15. September 2011 Drucken FEEDBACK Empfehlen
Neue Professoren
Lehrstuhl Pharmazeutische Chemie, Tübingen

Prof. Dr. Frank M. Böckler

Wie kamen Sie zur Pharmazie?
Über einen promovierten Offizin-Apotheker in meiner Heimatstadt. Dieser vermittelte soviel Freude an seinem Beruf, dass ich bereits in der 6. Klasse entschied Pharmazie zu studieren. In der Kollegstufe wußte ich dann, dass ich unbedingt in der Forschung arbeiten wollte.

Warum würden Sie Schulabgängern raten Pharmazie zu studieren?
Beste Berufschancen, vielfältige und interessante Tätigkeitsfelder, eine gute Mischung an Studieninhalten (Naturwissenschaften/Medizin) und eine sinnvolle Balance zwischen Theorie und Praxis, gute Vereinbarkeit von Familie und Beruf, sowie ein Berufsfeld mit wissenschaftlichen, wirtschaftlichen und sozialen Aspekten.

Was ist das Spannende an Ihrem Forschungsgebiet?
Methodisch ist es unglaublich spannend Theorie und Experiment selbst miteinander zu verbinden. Anhand von Modellen lassen sich Hypothesen klarer formulieren, die dann experimentell bestätigt oder widerlegt werden und zu besseren Modellen und neuen Hypothesen führen.
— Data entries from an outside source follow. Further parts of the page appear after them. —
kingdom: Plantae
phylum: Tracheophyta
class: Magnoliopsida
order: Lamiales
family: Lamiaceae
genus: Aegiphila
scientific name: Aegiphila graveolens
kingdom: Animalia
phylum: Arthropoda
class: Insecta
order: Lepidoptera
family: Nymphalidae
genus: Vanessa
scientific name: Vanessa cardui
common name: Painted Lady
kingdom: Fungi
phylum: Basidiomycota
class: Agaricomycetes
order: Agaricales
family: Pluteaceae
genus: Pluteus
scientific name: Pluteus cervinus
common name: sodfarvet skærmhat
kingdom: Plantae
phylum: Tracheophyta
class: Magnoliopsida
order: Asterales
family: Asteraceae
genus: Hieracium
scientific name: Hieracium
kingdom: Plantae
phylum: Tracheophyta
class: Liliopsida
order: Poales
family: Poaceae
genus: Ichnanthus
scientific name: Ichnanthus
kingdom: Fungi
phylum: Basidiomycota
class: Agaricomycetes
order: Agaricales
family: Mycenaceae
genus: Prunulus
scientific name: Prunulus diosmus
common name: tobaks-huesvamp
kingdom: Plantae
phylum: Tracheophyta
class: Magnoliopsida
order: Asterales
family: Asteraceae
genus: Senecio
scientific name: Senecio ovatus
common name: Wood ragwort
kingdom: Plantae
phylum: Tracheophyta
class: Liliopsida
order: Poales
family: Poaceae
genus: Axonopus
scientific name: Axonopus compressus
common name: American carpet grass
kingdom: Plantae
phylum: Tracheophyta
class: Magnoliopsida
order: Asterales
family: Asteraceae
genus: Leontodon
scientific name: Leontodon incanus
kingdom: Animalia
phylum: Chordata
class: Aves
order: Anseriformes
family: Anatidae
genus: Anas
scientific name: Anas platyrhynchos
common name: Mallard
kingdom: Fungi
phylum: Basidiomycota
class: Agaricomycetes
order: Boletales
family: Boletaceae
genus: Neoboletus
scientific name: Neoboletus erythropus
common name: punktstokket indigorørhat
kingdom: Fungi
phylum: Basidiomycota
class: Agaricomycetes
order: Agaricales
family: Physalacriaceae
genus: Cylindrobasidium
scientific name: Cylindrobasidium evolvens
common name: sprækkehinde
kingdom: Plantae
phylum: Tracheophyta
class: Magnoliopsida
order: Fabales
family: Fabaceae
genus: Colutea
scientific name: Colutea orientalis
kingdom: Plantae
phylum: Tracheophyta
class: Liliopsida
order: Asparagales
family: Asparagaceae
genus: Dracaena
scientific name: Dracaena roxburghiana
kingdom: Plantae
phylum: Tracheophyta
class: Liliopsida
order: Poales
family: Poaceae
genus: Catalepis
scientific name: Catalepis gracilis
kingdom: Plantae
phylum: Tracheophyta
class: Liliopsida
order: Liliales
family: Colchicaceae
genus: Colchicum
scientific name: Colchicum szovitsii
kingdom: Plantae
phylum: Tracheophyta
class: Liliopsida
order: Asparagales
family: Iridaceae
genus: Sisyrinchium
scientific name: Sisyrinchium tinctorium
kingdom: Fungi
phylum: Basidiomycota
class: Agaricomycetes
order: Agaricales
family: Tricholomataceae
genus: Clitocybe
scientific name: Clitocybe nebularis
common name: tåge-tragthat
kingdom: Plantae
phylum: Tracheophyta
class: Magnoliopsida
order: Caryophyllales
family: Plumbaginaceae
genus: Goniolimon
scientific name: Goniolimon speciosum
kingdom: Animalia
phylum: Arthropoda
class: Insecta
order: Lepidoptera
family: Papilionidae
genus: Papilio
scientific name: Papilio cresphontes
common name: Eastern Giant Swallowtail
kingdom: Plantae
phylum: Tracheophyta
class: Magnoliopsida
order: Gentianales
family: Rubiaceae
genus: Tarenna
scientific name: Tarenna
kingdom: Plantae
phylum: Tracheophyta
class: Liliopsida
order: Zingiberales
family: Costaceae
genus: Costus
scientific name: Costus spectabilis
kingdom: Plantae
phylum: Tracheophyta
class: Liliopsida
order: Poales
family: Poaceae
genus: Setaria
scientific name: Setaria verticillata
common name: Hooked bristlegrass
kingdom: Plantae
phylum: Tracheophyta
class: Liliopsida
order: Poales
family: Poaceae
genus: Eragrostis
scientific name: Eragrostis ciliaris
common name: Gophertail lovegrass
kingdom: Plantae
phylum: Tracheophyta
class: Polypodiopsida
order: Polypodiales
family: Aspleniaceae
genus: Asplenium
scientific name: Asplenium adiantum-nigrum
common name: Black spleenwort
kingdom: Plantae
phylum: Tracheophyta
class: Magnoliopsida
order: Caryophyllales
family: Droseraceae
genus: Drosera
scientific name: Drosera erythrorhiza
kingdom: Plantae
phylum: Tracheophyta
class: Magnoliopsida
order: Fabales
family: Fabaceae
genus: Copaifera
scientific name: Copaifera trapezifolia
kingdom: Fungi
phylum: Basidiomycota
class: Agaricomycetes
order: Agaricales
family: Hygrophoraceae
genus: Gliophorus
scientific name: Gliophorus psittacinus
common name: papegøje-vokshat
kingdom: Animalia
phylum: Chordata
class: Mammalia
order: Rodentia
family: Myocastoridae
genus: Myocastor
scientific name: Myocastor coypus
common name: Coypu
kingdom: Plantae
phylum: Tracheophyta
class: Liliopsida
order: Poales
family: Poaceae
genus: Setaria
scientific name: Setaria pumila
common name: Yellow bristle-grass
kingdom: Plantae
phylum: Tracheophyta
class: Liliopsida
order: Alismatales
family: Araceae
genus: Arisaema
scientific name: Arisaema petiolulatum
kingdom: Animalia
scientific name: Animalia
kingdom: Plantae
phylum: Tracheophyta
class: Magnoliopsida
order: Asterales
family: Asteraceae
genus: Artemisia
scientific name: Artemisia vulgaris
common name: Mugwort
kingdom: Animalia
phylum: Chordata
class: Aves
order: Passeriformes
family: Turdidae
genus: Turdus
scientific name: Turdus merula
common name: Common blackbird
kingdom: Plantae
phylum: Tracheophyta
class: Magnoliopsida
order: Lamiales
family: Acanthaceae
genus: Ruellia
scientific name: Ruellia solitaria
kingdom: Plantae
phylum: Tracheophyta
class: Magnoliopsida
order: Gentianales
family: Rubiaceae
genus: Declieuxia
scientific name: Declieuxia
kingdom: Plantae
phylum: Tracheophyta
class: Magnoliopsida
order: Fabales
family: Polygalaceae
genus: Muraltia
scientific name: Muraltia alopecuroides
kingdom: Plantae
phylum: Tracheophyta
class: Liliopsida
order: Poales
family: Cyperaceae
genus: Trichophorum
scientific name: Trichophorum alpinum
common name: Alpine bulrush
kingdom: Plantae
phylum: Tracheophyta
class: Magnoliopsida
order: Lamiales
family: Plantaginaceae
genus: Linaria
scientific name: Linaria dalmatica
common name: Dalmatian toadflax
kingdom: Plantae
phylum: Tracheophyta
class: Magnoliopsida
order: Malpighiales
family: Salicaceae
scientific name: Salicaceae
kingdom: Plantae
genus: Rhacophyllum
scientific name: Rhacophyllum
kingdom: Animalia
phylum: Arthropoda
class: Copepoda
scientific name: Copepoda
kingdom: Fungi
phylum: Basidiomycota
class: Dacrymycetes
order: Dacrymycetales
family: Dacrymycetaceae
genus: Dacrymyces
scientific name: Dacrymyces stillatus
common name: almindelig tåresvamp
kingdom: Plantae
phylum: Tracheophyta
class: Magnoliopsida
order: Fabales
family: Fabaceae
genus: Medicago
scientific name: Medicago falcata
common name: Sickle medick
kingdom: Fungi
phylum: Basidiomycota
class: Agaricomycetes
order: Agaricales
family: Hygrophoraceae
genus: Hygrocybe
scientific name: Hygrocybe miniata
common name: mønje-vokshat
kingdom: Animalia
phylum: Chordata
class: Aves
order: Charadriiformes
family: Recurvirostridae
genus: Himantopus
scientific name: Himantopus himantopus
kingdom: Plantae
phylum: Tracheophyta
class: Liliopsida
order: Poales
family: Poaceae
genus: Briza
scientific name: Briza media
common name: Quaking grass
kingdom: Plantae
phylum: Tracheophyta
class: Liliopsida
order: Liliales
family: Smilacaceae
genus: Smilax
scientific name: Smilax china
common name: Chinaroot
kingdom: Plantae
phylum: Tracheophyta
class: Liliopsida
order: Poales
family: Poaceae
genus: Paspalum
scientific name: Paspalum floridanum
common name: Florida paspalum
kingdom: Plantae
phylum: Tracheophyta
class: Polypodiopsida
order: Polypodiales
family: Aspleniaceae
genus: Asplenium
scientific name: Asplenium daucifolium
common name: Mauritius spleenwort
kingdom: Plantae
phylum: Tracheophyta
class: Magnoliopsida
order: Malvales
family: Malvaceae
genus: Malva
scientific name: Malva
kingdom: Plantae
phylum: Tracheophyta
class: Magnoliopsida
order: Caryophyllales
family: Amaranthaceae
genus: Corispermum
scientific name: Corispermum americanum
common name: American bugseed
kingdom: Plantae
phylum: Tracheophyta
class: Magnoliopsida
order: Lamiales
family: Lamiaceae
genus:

Methodenkompetenz und Verständnis für beide Bereiche sind enorm wichtig und haben viele Vorteile: Die Vorhersage eines Modells wird viel gründlicher hinterfragt, wenn ich weiß, wieviel Arbeit es macht sie experimentell zu überprüfen. Umgekehrt ist es sehr nützlich zu wissen, wie die Messdaten zustande kommen, auf denen die Modelle beruhen.

Inhaltlich habe ich großes Interesse an neuen therapeutischen Konzepten in der Onkologie. Es ist nicht nur wissenschaftlich spannend, sondern auch menschlich ein gutes Gefühl, an einem Thema zu arbeiten, das vielleicht irgendwann in der Zukunft schwerstkranken Patienten neue Hoffnung gibt.

Wann haben Sie das letztes Mal in einer Offizin gestanden und würden Sie sich heute noch zutrauen dort zu arbeiten?
Im Jahr 2000 in der Jordan Apotheke in Erlangen. Es war ein fantastisches Team und eine sehr gute Zeit. Ich habe zwar Respekt vor den bürokratischen Hindernissen, die die letzten 10 Jahre für die Arbeit in der Offizin gebracht haben, würde mir aber selbstverständlich zutrauen, wieder in der Apotheke zu arbeiten. Es ist ein sehr schöner Beruf!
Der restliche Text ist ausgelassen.